◆ Activity
Skip the pictures. Transcribe the rest of the data below without changing a word.

BEGIN Input for this task

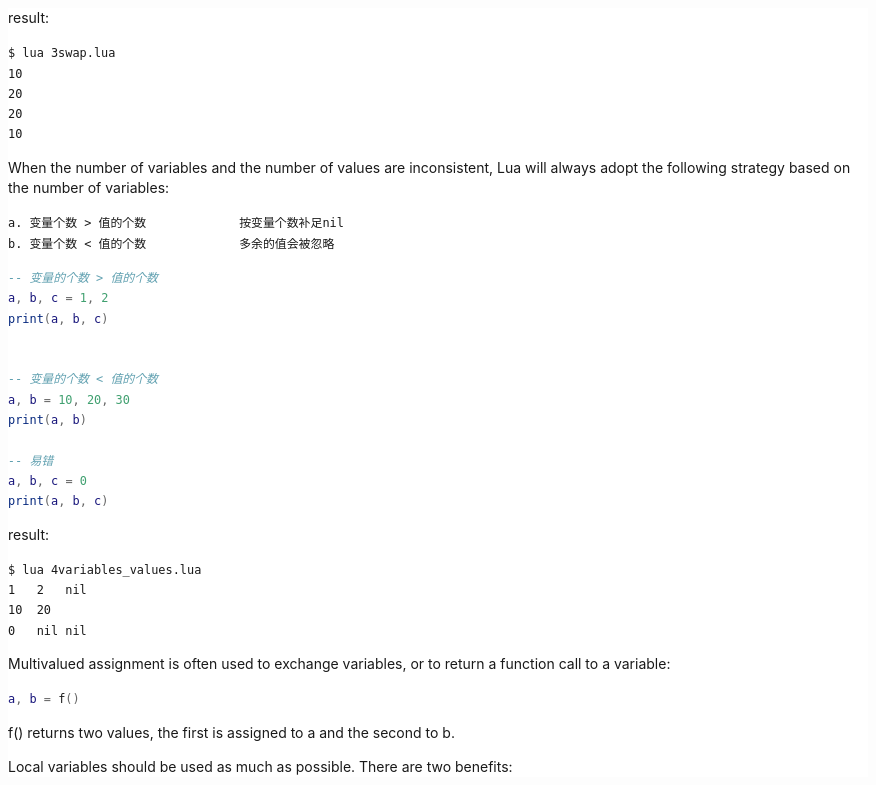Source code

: 

result:

```shell
$ lua 3swap.lua 
10
20
20
10
```



When the number of variables and the number of values are inconsistent, Lua will always adopt the following strategy based on the number of variables:

```shell
a. 变量个数 > 值的个数             按变量个数补足nil
b. 变量个数 < 值的个数             多余的值会被忽略
```

```lua
-- 变量的个数 > 值的个数
a, b, c = 1, 2
print(a, b, c)


-- 变量的个数 < 值的个数
a, b = 10, 20, 30
print(a, b)

-- 易错
a, b, c = 0
print(a, b, c)
```



result:

```shell
$ lua 4variables_values.lua 
1	2	nil
10	20
0	nil	nil
```



Multivalued assignment is often used to exchange variables, or to return a function call to a variable:

```lua
a, b = f()
```

f() returns two values, the first is assigned to a and the second to b.



Local variables should be used as much as possible. There are two benefits:
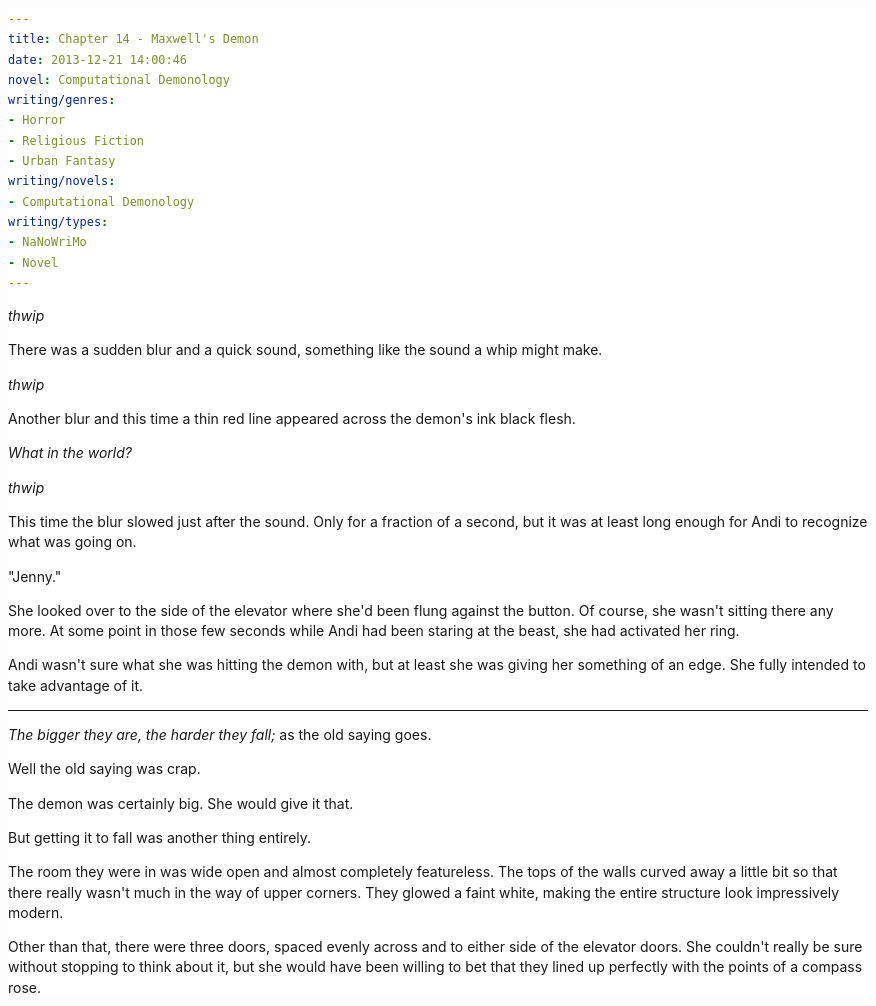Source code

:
 ```yaml
---
title: Chapter 14 - Maxwell's Demon
date: 2013-12-21 14:00:46
novel: Computational Demonology
writing/genres:
- Horror
- Religious Fiction
- Urban Fantasy
writing/novels:
- Computational Demonology
writing/types:
- NaNoWriMo
- Novel
---
```

*thwip*

There was a sudden blur and a quick sound, something like the sound a whip might make.

*thwip*

Another blur and this time a thin red line appeared across the demon's ink black flesh.



*What in the world?*

*thwip*

This time the blur slowed just after the sound. Only for a fraction of a second, but it was at least long enough for Andi to recognize what was going on.

"Jenny."

She looked over to the side of the elevator where she'd been flung against the button. Of course, she wasn't sitting there any more. At some point in those few seconds while Andi had been staring at the beast, she had activated her ring.

Andi wasn't sure what she was hitting the demon with, but at least she was giving her something of an edge. She fully intended to take advantage of it.

* * *

*The bigger they are, the harder they fall;* as the old saying goes.

Well the old saying was crap.

The demon was certainly big. She would give it that.

But getting it to fall was another thing entirely.

The room they were in was wide open and almost completely featureless. The tops of the walls curved away a little bit so that there really wasn't much in the way of upper corners. They glowed a faint white, making the entire structure look impressively modern.

Other than that, there were three doors, spaced evenly across and to either side of the elevator doors. She couldn't really be sure without stopping to think about it, but she would have been willing to bet that they lined up perfectly with the points of a compass rose.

END Input for this task

◆ Task result
Source code

: 

result:

```shell
$ lua 3swap.lua 
10
20
20
10
```



When the number of variables and the number of values are inconsistent, Lua will always adopt the following strategy based on the number of variables:

```shell
a. 变量个数 > 值的个数             按变量个数补足nil
b. 变量个数 < 值的个数             多余的值会被忽略
```

```lua
-- 变量的个数 > 值的个数
a, b, c = 1, 2
print(a, b, c)


-- 变量的个数 < 值的个数
a, b = 10, 20, 30
print(a, b)

-- 易错
a, b, c = 0
print(a, b, c)
```



result:

```shell
$ lua 4variables_values.lua 
1	2	nil
10	20
0	nil	nil
```



Multivalued assignment is often used to exchange variables, or to return a function call to a variable:

```lua
a, b = f()
```

f() returns two values, the first is assigned to a and the second to b.



Local variables should be used as much as possible. There are two benefits:
Source code

:
 ```yaml
---
title: Chapter 14 - Maxwell's Demon
date: 2013-12-21 14:00:46
novel: Computational Demonology
writing/genres:
- Horror
- Religious Fiction
- Urban Fantasy
writing/novels:
- Computational Demonology
writing/types:
- NaNoWriMo
- Novel
---
```

*thwip*

There was a sudden blur and a quick sound, something like the sound a whip might make.

*thwip*

Another blur and this time a thin red line appeared across the demon's ink black flesh.



*What in the world?*

*thwip*

This time the blur slowed just after the sound. Only for a fraction of a second, but it was at least long enough for Andi to recognize what was going on.

"Jenny."

She looked over to the side of the elevator where she'd been flung against the button. Of course, she wasn't sitting there any more. At some point in those few seconds while Andi had been staring at the beast, she had activated her ring.

Andi wasn't sure what she was hitting the demon with, but at least she was giving her something of an edge. She fully intended to take advantage of it.

* * *

*The bigger they are, the harder they fall;* as the old saying goes.

Well the old saying was crap.

The demon was certainly big. She would give it that.

But getting it to fall was another thing entirely.

The room they were in was wide open and almost completely featureless. The tops of the walls curved away a little bit so that there really wasn't much in the way of upper corners. They glowed a faint white, making the entire structure look impressively modern.

Other than that, there were three doors, spaced evenly across and to either side of the elevator doors. She couldn't really be sure without stopping to think about it, but she would have been willing to bet that they lined up perfectly with the points of a compass rose.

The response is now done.